The top five statewide ballot initiatives to raise the most funds::
- $13.5 million Prop 125 any grocery or convenience store with an existing beer license could sell wine.
- $13.3 million raised for Prop 126, would extend the existing right of liquor-licensed vendors to deliver alcohol to third parties such as Uber and Lyft, GrubHub.
- $5.6 million Prop 123, supports affordable housing by dedicating income tax to the housing fund.

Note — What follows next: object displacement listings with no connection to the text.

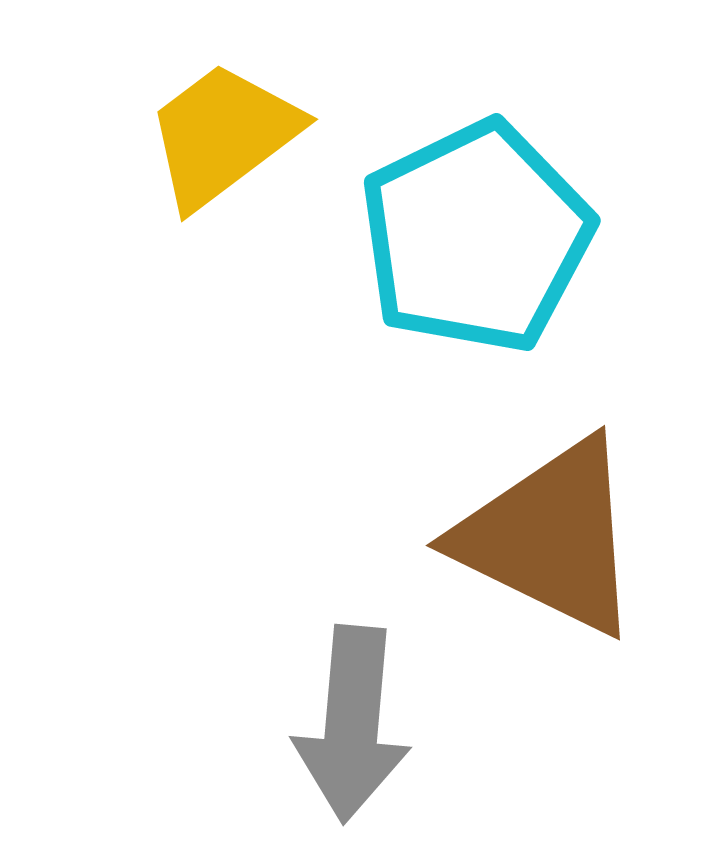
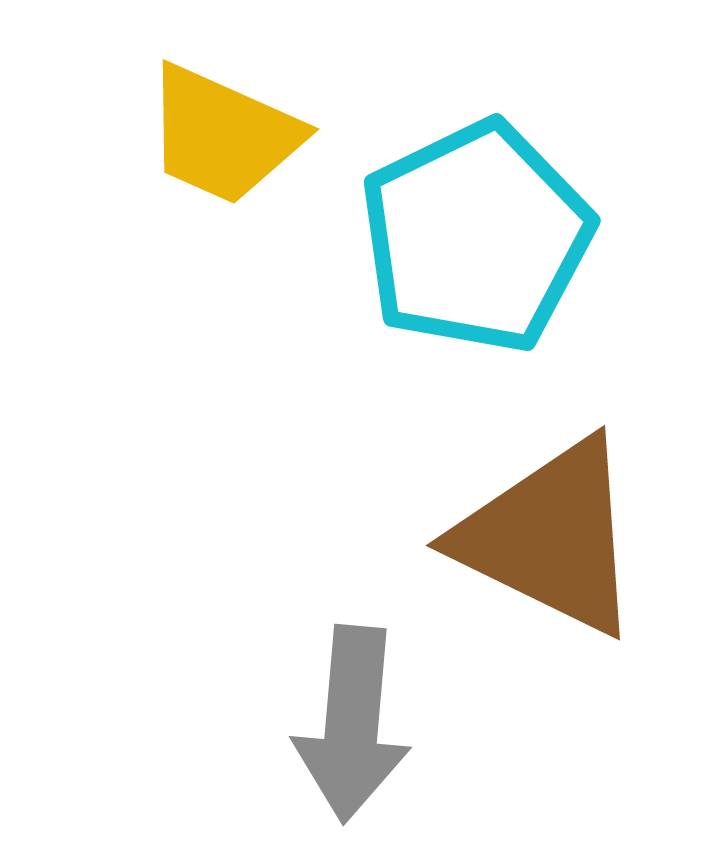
yellow trapezoid: rotated 119 degrees counterclockwise
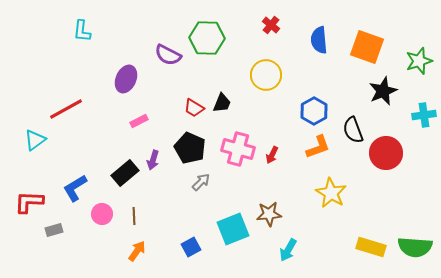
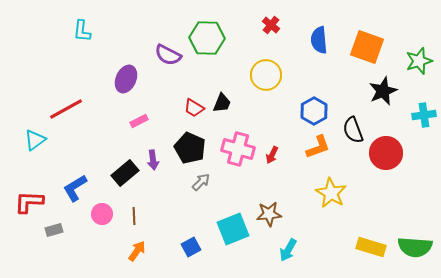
purple arrow: rotated 24 degrees counterclockwise
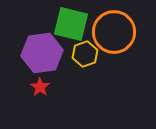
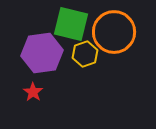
red star: moved 7 px left, 5 px down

- $4.5 million Prop 122, decriminalize, license, register, regulate, and supervise “natural medicine”/ plant-based psychedelic substances.
- $1.6 million Prop FF, pays for free lunches for all public school students by limiting income tax deductions for households over $300,000.
State House and state ballot races have no more campaign-finance reports to file before the election and file next on Dec. 8; federal races filed Oct. 27.
More information on campaign financing can be found at fec.gov, sos.state.co.us, and county clerks’ offices.